“I am going to go through every step to make sure when you do it later, you know exactly what to do.”
“I know what to do,” I remind her. “I did it already. That’s why I came to Vancouver. It worked for Kelsey’s samples. I just don’t know why, or if these do.”
“We also don’t know if it works all the time. Let’s start at the beginning and make sure it’s not an issue with your process.”
I wait for her to mention giving them to a client to test again, but all she does is say, “Watch, Luling.”
I do. The first thing I notice is Mom’s calm. She writes her huo with bold strokes, the characters so familiar that she would probably hesitate more if forced to think of each movement individually rather than letting them flow. Unlike me, who held the bottle with hands shaking with dread, Mom exudes casual confidence.
She doesn’t look at me before she closes her eyes.
Then nothing.
Mom droops and nearly drops the bottle. “There,” she says with satisfaction before she sips from the tea she gave me.
“It looks the same as when I do it.” I frown. “What did it feel like? Walk me through it.”
She looks exasperated. “I told you to watch.”
I keep my temper. “I can’t see your thoughts.”
Mom puts the bottle down, and I go to the sink to get her some water. “I thought of the world around me and put the energy in. It’s best not to think too much, Luling. You need to feel it.”
I bring her the water and sit down again. “That’s fine for you to say now, but when you were starting out, I bet you thought about it. Every step.”
“No,” she said, looking at the bottle. “I believed. That’s the difference.”
My brain feels like it’s going to explode. “That’s not the difference! I believed. You don’t think I believed?”
“You were distracted.” She points at her huo. “I remember when you chose your huo,” she says. “I chose mine by instinct. So did your grandmother. You kept saying yours had to be perfect, it had to be right. You never understood the huo is only a conduit. It could be a sketch of a squid and work, as long as you believed it would. You lacked confidence in your ability to get it right.”
“I wasn’t distracted.”
“No? That summer was hard for you, when you were so sad about Rafe. You looked through every book in the house searching for the right huo. I have the notebook where you tried different ones.”

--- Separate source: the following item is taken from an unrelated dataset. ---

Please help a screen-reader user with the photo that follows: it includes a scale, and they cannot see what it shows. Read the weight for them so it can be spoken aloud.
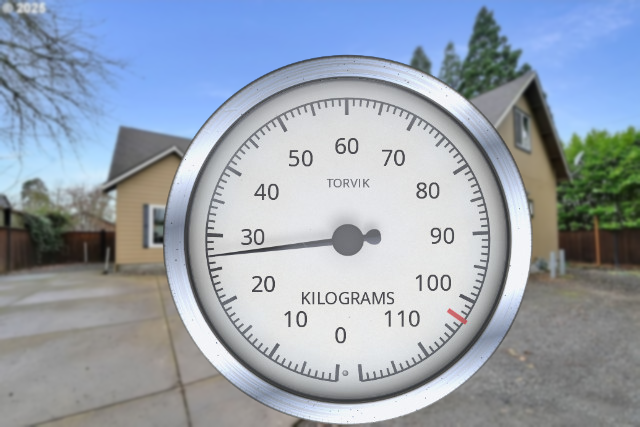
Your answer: 27 kg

I stay silent. She noticed I was miserable. She knew it was about Rafe. Yet in my memories of that summer, she didn’t say a word about it or once mention his name. Odd—at the time, I took her not talking about Rafe as another rejection, that she was so caught up in my first moli she saw me only as the continuation of the Hua line instead of as a person. Was I wrong? Perhaps she was giving me space, waiting for me to come to her. Not mentioning Rafe was a kindness she tried to extend me.
She rubs her hands together to stop the shaking. Making a moli fragrance takes a lot out of someone.
“I’ll call a cab,” I say. “Let’s get you home.”
“I want you to—”
“It can wait,” I say.
Then she nods, giving in to me for the first time in her life. It doesn’t feel like a victory, because I’m not thinking of winners and losers. Perhaps one day we can simply be us, and it can start here.
24
Hua Changchang
Ming dynasty. Changchang collected porcelain from the imperial kilns at Jingdezhen, and for years sought a gold-gilded cup said to be the only one ever made. She never found it.
Heart note //Boost hope
Base note //Agarwood
The next day is rainy, and Mom decides to stay with me instead of going for a walk. “I have some ideas I want to work on,” she says as we share coffee with Ana. “I’ll stay out of the way.”